In early November 2009, the American Psychological Association released the results of their 2009 Stress in America Survey. The executive summary is an excellent way to review the results of the survey in 20 pages. The survey was conducted by Harris Interactive and included 1,568 adults aged 18 and older who reside in the United States. The report also includes the results of a YouthQuery survey conducted among 1,206 youths aged 8-17 years of age. Those who provide mental health services to either or both adults and children should take a look at the outcome of this survey. The data are distressing and worrisome to those of us with interest in the effects of stress on our physical health.

According to the survey, parents think their own stress does not affect their children and that their children are not stessed. It appears that parents do not see the worries and stress-related symptoms of their children accurately; and while three-quarters of young people say they can talk to their parents about things they worry about, they also indicate that worry is a real problem for them. Either they are not telling their parents about their stress or worry, or their parents are not hearing them when they communicate. As a result, children may not be getting the family support they need to manage stress. Parents also seem to underestimate the severity of the stress teens and tweens experience.

42% of adults indicate that their stress has increased in 2009. This is 7% fewer than those reporting an increase in stress during 2008 (49%) but is still almost half of the adults surveyed. While it is somewhat comforting to know that only 42% of adults said that their stress has increased in the past year, it is difficult to tell from this report whether the 49% who reported an increase last year are now experiencing less stress or whether it is merely the same as in 2008. The summary indicates that “this could be a precursor to serious health consequesces related to chronic stress.”

While 44% indicate they exercise or walk to manage their stress, 49% indicate they rely on sedentary means of managing stress. 43% reported eating too much or eating unhealthy foods because of stress. Only 4% indicate that they see a mental health professional to deal with stress.

Money, work and the economy are still the most important sources of stress for adults.

Two-thirds of U.S. adults have been told by a health care provider that they have chronic health condition(s) and 70% have received recommendations for lifestyle and behavior changes….exercise more (48%), lose weight (38%) and eat healthier (36%). Few were offered or received support to make these changes; half did not even get an explanation for the recommendation. Women seem to be bearing the brunt of the stress…or are more likely to report it. They are also more likely to report physical symptoms along with the stress.

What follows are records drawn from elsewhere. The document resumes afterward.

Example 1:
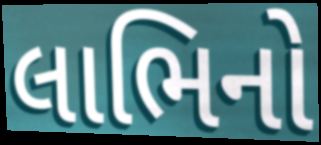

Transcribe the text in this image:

લાભિનો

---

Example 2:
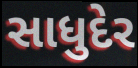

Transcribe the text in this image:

સાધુદેર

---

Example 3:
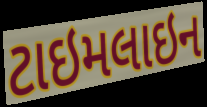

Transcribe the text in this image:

ટાઇમલાઇન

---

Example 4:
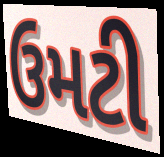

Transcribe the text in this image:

ઉમટી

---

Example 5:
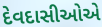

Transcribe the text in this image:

દેવદાસીઓએ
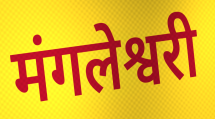
मंगलेश्वरी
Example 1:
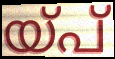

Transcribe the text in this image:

യ്പ്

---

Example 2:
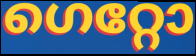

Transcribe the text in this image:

ഗെറ്റോ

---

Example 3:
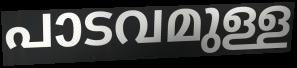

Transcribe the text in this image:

പാടവമുള്ള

The potential physical effects of stress has long been studied by mental health and medical professionals. Back in 1967 Holmes and Rahe developed their Life Changes questionnaire also known at the Social Readjustment Rating Scale. This simple questionnaire has been used in a multitude of studies and scores correlated with the occurrence of serious physical illness within the next year. Let’s hope that those who become ill following these two years of significant stress will have access to the health care services they need.

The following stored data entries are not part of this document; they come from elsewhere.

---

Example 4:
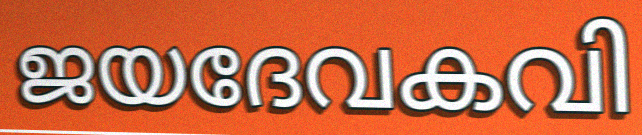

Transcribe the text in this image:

ജയദേവകവി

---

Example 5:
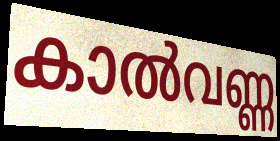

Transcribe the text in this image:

കാൽവണ്ണ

A 2008 study detailed a physiological explanation, and an article in Gizmag does a nice, brief discussion, of how stress affects the immune system. Under stress, the body produces cortisol to facilitate the “fight or flight” response. Under chronic stress, there is an overabundance of cortisol, so the body remains on alert long after that is necessary and the immune system is affected. The mechanism at work seems to be the shortening of chromosomal end caps called telomeres which produce telomerase, an enzyme that keeps immune cells “young”. Cortisol diminishes the production of telomerase thus shortening the healthy life of protective T lymphocytes.

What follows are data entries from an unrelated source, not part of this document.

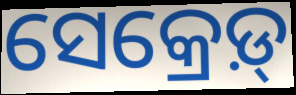
ସେକ୍ରେଡ଼୍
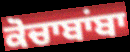
ਕੋਚਾਬਾਂਬਾ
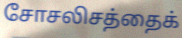
சோசலிசத்தைக்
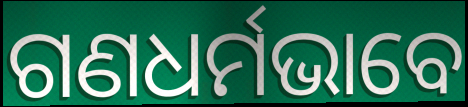
ଗଣଧର୍ମଭାବେ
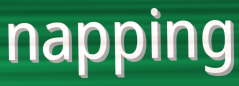
napping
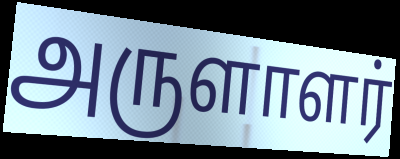
அருளாளர்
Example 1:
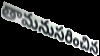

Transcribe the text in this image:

తామనుసరించిన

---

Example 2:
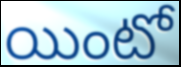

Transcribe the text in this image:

యింటో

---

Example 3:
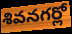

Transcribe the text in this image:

శివనగర్లో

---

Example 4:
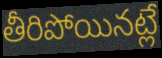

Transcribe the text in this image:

తీరిపోయినట్లే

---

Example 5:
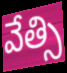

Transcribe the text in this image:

Of course, there is a perfect opportunity for development of a drug to reduce cortisol or increase telomerase. As specialists in behavioral change, I would think it incumbent upon mental health professionals to be doing more education about stress management rather than waiting for yet another drug to make us healthy. There are certainly online resources to facilitate such education. If only 4% of adults indicate that they consult with a mental health professional to help them manage stress, it would appear that the opportunities in this area are wide open.

What does your organization do to help your clients and your community better manage stress? Do you believe there are ways that behavioral health providers might more effectively attract the severely stressed into treatment? Should the practice of psychotherapy also include community education in stress inoculation techniques? How do you manage your own stress?